So last week’s Zaturdays was a short and relatively pointless reflection on political correctness or the lack thereof in skateboarding. I’m not PC, but as someone who’s thin skinned, sensitive, and insecure I don’t love being offended any more than the next guy so I generally try to steer clear of bumming people out for no reason. I feel like people work better when they’re met with approval and support, and the more you stir the pot the more hate and disapproval you attract.
I want to feel how Rudy felt at this moment all the time.
But even when you don’t stir the pot you can attract hate. I know from experience. But when it comes to social media I tend to follow the lead of celebrities who don’t look at reviews of their movies or the attention they get in gossip magazines. The few times I’ve read the comments on the SPoT Life shows that Schaefer and I host on RIDE Channel I’ve quickly gotten a dose of what has lead the celebrities to disengage.
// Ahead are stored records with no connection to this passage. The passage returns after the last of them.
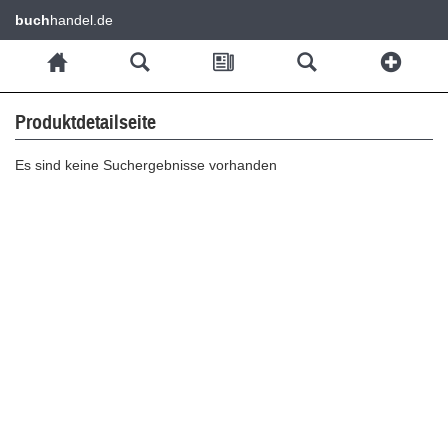
buch
handel.de
Produktdetailseite
Es sind keine Suchergebnisse vorhanden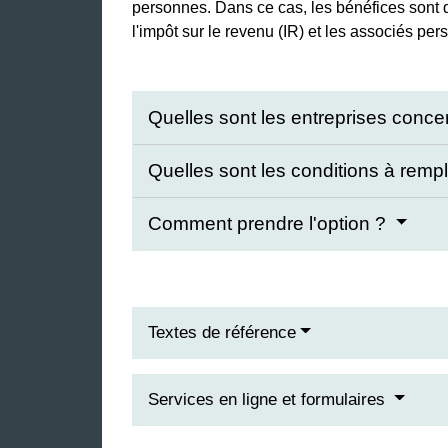
personnes. Dans ce cas, les bénéfices sont
l'impôt sur le revenu (IR) et les associés per
Quelles sont les entreprises conc
Quelles sont les conditions à rempl
Comment prendre l'option ?
Textes de référence
Services en ligne et formulaires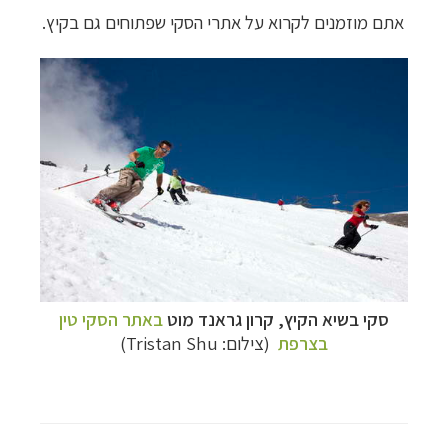
אתם מוזמנים לקרוא על אתרי הסקי שפתוחים גם בקיץ.
סקי בשיא הקיץ, קרון גראנד מוט
באתר הסקי טין
בצרפת
(צילום: Tristan Shu)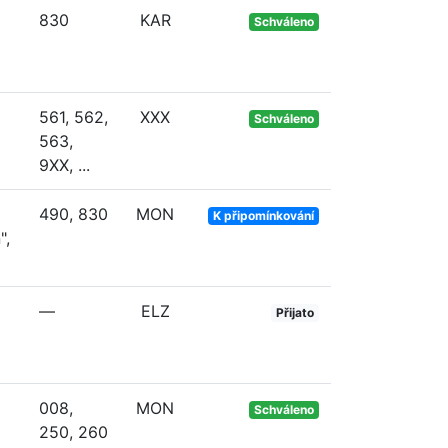
830
KAR
Schváleno
561, 562,
XXX
Schváleno
563,
9XX, ...
490, 830
MON
K připomínkování
",
—
ELZ
Přijato
008,
MON
Schváleno
250, 260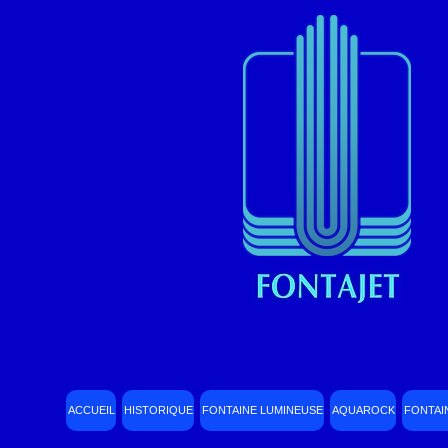
ACCUEIL
HISTORIQUE
FONTAINE LUMINEUSE
AQUAROCK
FONTAI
Not saying we’re celebrities, but hey, I’ve learned from one hater that my nose looks like Michael Jackson’s. Other comments have called for Schaefer and me to be fired from the job of hosting the show because we “don’t skate.” As if we auditioned for positions as skater guy hosts at Universal Studios. A lot of you also don’t like us because we’re too old, too into high fives, and cause you a certain level of secondhand embarrassment. The problem with having been exposed to these opinions is that they do nothing in the way of making me any better at what I’m doing. Instead they just make me feel like a weird old high fiving phony.
There I go again, high fiving, not skating, and looking like an old Michael Jackson.
But when the comments started pouring in to the @SPoTTampa Insta post about my PC column last week I couldn’t help but read a few of them to see what the consensus was. Were people stoked? Bummed? Or indifferent.
89 comments…on an article that only one person actually read.
Here I have to hand it to you a lot of you who left comments, because what transpired for the most part was a good-natured debate on the place of political correctness in skateboarding. “P.C. Takes our freedom from us.” commented @alan_hamby. The fact that the title and the caption made it seem like I might actually be weighing in on the side of being PC added fuel to some of the commenters’ fires. “nobody cares what’s politically correct” said @sadpapaya. And then there were the more enlightening comments from @mrfber who said simply, “gay” and @ryzevelli who went with “Hella gay,” and finally @isaac.hernandez98 who took it a step further with “Gay af.”
Just a small sampling of comments. You be the judge.
I could tell that 99% of the people commenting didn’t actually even read the article referred to in the post. That said, one comment which later disappeared said: “I just read it…it sucked. What’s the point?”
Later that day, out of all of the comments posted, that one stuck in my head. I was left wondering “What WAS the point?” And did it really suck?
Fine, I guess it did suck. Probably due to the lack of a discernable point. But the larger question is this: Does anything have a point? I’m sort of big picture type; I hate small talk, petty disputes, etc. One of my fall back positions on the importance or lack thereof regarding anything in the world, or universe for that matter, is that in 5 billion years the sun will burn out, leaving Earth to its destiny as an ice covered and lifeless ball of trash floating in the vastness of space for all eternity. So in that sense, nothing in the world matters, or at least won’t. Eventually. Maybe the point is to get us to think about something for a minute, no matter how useless it might be, before scrolling on to the next Instagram post, and the one after that, and the one after that.
Yes, Hater Nation is a place on Earth, but give it some time and it’ll freeze over.